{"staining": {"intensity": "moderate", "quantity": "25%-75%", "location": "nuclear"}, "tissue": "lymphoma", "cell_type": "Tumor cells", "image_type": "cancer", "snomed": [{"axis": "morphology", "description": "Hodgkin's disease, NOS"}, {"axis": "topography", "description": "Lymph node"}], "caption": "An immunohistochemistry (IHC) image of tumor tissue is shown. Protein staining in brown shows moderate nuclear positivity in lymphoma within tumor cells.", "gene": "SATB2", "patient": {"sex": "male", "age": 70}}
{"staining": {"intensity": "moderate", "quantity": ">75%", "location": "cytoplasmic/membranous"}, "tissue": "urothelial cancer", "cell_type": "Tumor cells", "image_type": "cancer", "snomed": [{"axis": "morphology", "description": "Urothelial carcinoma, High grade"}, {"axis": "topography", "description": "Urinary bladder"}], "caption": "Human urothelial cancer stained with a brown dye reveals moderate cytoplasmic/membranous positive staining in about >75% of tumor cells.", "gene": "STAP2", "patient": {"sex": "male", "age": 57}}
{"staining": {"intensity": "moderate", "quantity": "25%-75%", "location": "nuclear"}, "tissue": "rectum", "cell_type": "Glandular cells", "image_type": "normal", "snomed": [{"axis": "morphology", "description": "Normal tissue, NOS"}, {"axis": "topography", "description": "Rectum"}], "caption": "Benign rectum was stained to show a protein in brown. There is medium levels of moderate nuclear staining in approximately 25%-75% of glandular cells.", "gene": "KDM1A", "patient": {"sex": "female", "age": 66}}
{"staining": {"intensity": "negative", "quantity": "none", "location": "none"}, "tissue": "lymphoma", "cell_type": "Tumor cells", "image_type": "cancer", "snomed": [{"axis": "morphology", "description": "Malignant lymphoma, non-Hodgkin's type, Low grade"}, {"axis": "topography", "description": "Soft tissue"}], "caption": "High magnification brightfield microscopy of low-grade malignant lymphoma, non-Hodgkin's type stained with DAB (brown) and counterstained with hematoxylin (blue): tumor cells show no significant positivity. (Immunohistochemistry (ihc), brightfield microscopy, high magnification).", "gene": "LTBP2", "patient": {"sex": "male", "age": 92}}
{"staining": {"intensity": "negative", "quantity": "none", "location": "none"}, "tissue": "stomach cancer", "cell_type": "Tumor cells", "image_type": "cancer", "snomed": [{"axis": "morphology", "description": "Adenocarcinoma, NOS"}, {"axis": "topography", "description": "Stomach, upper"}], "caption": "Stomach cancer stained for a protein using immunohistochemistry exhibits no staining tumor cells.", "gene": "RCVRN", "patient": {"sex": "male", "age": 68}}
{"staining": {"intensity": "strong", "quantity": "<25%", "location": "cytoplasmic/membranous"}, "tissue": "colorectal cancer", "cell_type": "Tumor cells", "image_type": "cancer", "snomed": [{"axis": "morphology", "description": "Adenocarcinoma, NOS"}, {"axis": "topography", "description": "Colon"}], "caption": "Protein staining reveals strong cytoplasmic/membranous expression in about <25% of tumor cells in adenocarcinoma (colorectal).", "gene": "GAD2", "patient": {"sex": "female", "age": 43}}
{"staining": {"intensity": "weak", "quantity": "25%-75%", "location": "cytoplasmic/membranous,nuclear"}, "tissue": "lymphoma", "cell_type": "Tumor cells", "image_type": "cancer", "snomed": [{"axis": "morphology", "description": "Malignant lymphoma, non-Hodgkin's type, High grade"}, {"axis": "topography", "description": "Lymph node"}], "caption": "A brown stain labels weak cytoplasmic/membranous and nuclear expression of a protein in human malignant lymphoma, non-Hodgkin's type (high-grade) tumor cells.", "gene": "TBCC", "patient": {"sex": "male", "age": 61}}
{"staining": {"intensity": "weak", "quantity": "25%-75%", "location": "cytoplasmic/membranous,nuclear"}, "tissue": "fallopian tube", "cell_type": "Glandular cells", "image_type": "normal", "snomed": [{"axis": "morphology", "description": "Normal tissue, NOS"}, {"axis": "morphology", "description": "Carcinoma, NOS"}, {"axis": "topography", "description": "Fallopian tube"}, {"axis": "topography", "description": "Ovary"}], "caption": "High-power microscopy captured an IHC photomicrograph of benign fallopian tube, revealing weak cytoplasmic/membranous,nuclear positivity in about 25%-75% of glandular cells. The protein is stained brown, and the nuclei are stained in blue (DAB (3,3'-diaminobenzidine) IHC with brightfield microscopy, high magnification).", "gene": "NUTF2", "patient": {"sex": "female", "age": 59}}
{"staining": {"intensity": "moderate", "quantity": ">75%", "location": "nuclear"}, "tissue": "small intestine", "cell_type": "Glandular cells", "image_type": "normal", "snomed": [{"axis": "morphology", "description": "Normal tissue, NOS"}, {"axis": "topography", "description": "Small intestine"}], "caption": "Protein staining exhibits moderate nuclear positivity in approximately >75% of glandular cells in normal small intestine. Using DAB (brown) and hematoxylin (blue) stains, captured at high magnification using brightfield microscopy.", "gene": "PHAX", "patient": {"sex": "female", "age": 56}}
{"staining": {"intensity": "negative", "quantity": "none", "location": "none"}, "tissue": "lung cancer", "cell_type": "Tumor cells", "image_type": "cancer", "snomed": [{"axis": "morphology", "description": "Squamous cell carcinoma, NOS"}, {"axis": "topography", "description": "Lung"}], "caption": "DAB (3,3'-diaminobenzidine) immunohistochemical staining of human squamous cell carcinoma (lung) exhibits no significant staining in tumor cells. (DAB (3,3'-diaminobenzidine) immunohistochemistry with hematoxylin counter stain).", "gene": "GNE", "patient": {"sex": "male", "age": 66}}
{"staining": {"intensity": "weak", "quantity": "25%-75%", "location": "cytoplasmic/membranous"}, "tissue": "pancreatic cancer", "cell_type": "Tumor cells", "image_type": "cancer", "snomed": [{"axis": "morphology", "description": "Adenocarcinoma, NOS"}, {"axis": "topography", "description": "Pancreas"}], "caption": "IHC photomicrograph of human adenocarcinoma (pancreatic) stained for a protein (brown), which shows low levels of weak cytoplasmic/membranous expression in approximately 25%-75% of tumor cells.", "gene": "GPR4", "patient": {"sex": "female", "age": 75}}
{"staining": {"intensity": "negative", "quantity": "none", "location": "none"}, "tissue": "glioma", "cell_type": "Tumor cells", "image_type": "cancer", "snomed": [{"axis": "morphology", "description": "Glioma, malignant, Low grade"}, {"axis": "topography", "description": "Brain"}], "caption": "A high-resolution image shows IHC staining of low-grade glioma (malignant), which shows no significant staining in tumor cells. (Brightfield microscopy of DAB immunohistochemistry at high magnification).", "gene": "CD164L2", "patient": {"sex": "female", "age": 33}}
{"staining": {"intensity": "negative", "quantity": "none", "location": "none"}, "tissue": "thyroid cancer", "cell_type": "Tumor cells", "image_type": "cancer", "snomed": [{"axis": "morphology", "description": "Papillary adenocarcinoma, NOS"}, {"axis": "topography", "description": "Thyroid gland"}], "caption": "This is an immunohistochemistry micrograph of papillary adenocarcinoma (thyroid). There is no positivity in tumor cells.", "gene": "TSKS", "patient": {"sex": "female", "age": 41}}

■ **Exercise requirements**
Exactly as shown above, return every record.

■ **Output of the task**
{"staining": {"intensity": "moderate", "quantity": "25%-75%", "location": "nuclear"}, "tissue": "lymphoma", "cell_type": "Tumor cells", "image_type": "cancer", "snomed": [{"axis": "morphology", "description": "Hodgkin's disease, NOS"}, {"axis": "topography", "description": "Lymph node"}], "caption": "An immunohistochemistry (IHC) image of tumor tissue is shown. Protein staining in brown shows moderate nuclear positivity in lymphoma within tumor cells.", "gene": "SATB2", "patient": {"sex": "male", "age": 70}}
{"staining": {"intensity": "moderate", "quantity": ">75%", "location": "cytoplasmic/membranous"}, "tissue": "urothelial cancer", "cell_type": "Tumor cells", "image_type": "cancer", "snomed": [{"axis": "morphology", "description": "Urothelial carcinoma, High grade"}, {"axis": "topography", "description": "Urinary bladder"}], "caption": "Human urothelial cancer stained with a brown dye reveals moderate cytoplasmic/membranous positive staining in about >75% of tumor cells.", "gene": "STAP2", "patient": {"sex": "male", "age": 57}}
{"staining": {"intensity": "moderate", "quantity": "25%-75%", "location": "nuclear"}, "tissue": "rectum", "cell_type": "Glandular cells", "image_type": "normal", "snomed": [{"axis": "morphology", "description": "Normal tissue, NOS"}, {"axis": "topography", "description": "Rectum"}], "caption": "Benign rectum was stained to show a protein in brown. There is medium levels of moderate nuclear staining in approximately 25%-75% of glandular cells.", "gene": "KDM1A", "patient": {"sex": "female", "age": 66}}
{"staining": {"intensity": "negative", "quantity": "none", "location": "none"}, "tissue": "lymphoma", "cell_type": "Tumor cells", "image_type": "cancer", "snomed": [{"axis": "morphology", "description": "Malignant lymphoma, non-Hodgkin's type, Low grade"}, {"axis": "topography", "description": "Soft tissue"}], "caption": "High magnification brightfield microscopy of low-grade malignant lymphoma, non-Hodgkin's type stained with DAB (brown) and counterstained with hematoxylin (blue): tumor cells show no significant positivity. (Immunohistochemistry (ihc), brightfield microscopy, high magnification).", "gene": "LTBP2", "patient": {"sex": "male", "age": 92}}
{"staining": {"intensity": "negative", "quantity": "none", "location": "none"}, "tissue": "stomach cancer", "cell_type": "Tumor cells", "image_type": "cancer", "snomed": [{"axis": "morphology", "description": "Adenocarcinoma, NOS"}, {"axis": "topography", "description": "Stomach, upper"}], "caption": "Stomach cancer stained for a protein using immunohistochemistry exhibits no staining tumor cells.", "gene": "RCVRN", "patient": {"sex": "male", "age": 68}}
{"staining": {"intensity": "strong", "quantity": "<25%", "location": "cytoplasmic/membranous"}, "tissue": "colorectal cancer", "cell_type": "Tumor cells", "image_type": "cancer", "snomed": [{"axis": "morphology", "description": "Adenocarcinoma, NOS"}, {"axis": "topography", "description": "Colon"}], "caption": "Protein staining reveals strong cytoplasmic/membranous expression in about <25% of tumor cells in adenocarcinoma (colorectal).", "gene": "GAD2", "patient": {"sex": "female", "age": 43}}
{"staining": {"intensity": "weak", "quantity": "25%-75%", "location": "cytoplasmic/membranous,nuclear"}, "tissue": "lymphoma", "cell_type": "Tumor cells", "image_type": "cancer", "snomed": [{"axis": "morphology", "description": "Malignant lymphoma, non-Hodgkin's type, High grade"}, {"axis": "topography", "description": "Lymph node"}], "caption": "A brown stain labels weak cytoplasmic/membranous and nuclear expression of a protein in human malignant lymphoma, non-Hodgkin's type (high-grade) tumor cells.", "gene": "TBCC", "patient": {"sex": "male", "age": 61}}
{"staining": {"intensity": "weak", "quantity": "25%-75%", "location": "cytoplasmic/membranous,nuclear"}, "tissue": "fallopian tube", "cell_type": "Glandular cells", "image_type": "normal", "snomed": [{"axis": "morphology", "description": "Normal tissue, NOS"}, {"axis": "morphology", "description": "Carcinoma, NOS"}, {"axis": "topography", "description": "Fallopian tube"}, {"axis": "topography", "description": "Ovary"}], "caption": "High-power microscopy captured an IHC photomicrograph of benign fallopian tube, revealing weak cytoplasmic/membranous,nuclear positivity in about 25%-75% of glandular cells. The protein is stained brown, and the nuclei are stained in blue (DAB (3,3'-diaminobenzidine) IHC with brightfield microscopy, high magnification).", "gene": "NUTF2", "patient": {"sex": "female", "age": 59}}
{"staining": {"intensity": "moderate", "quantity": ">75%", "location": "nuclear"}, "tissue": "small intestine", "cell_type": "Glandular cells", "image_type": "normal", "snomed": [{"axis": "morphology", "description": "Normal tissue, NOS"}, {"axis": "topography", "description": "Small intestine"}], "caption": "Protein staining exhibits moderate nuclear positivity in approximately >75% of glandular cells in normal small intestine. Using DAB (brown) and hematoxylin (blue) stains, captured at high magnification using brightfield microscopy.", "gene": "PHAX", "patient": {"sex": "female", "age": 56}}
{"staining": {"intensity": "negative", "quantity": "none", "location": "none"}, "tissue": "lung cancer", "cell_type": "Tumor cells", "image_type": "cancer", "snomed": [{"axis": "morphology", "description": "Squamous cell carcinoma, NOS"}, {"axis": "topography", "description": "Lung"}], "caption": "DAB (3,3'-diaminobenzidine) immunohistochemical staining of human squamous cell carcinoma (lung) exhibits no significant staining in tumor cells. (DAB (3,3'-diaminobenzidine) immunohistochemistry with hematoxylin counter stain).", "gene": "GNE", "patient": {"sex": "male", "age": 66}}
{"staining": {"intensity": "weak", "quantity": "25%-75%", "location": "cytoplasmic/membranous"}, "tissue": "pancreatic cancer", "cell_type": "Tumor cells", "image_type": "cancer", "snomed": [{"axis": "morphology", "description": "Adenocarcinoma, NOS"}, {"axis": "topography", "description": "Pancreas"}], "caption": "IHC photomicrograph of human adenocarcinoma (pancreatic) stained for a protein (brown), which shows low levels of weak cytoplasmic/membranous expression in approximately 25%-75% of tumor cells.", "gene": "GPR4", "patient": {"sex": "female", "age": 75}}
{"staining": {"intensity": "negative", "quantity": "none", "location": "none"}, "tissue": "glioma", "cell_type": "Tumor cells", "image_type": "cancer", "snomed": [{"axis": "morphology", "description": "Glioma, malignant, Low grade"}, {"axis": "topography", "description": "Brain"}], "caption": "A high-resolution image shows IHC staining of low-grade glioma (malignant), which shows no significant staining in tumor cells. (Brightfield microscopy of DAB immunohistochemistry at high magnification).", "gene": "CD164L2", "patient": {"sex": "female", "age": 33}}
{"staining": {"intensity": "negative", "quantity": "none", "location": "none"}, "tissue": "thyroid cancer", "cell_type": "Tumor cells", "image_type": "cancer", "snomed": [{"axis": "morphology", "description": "Papillary adenocarcinoma, NOS"}, {"axis": "topography", "description": "Thyroid gland"}], "caption": "This is an immunohistochemistry micrograph of papillary adenocarcinoma (thyroid). There is no positivity in tumor cells.", "gene": "TSKS", "patient": {"sex": "female", "age": 41}}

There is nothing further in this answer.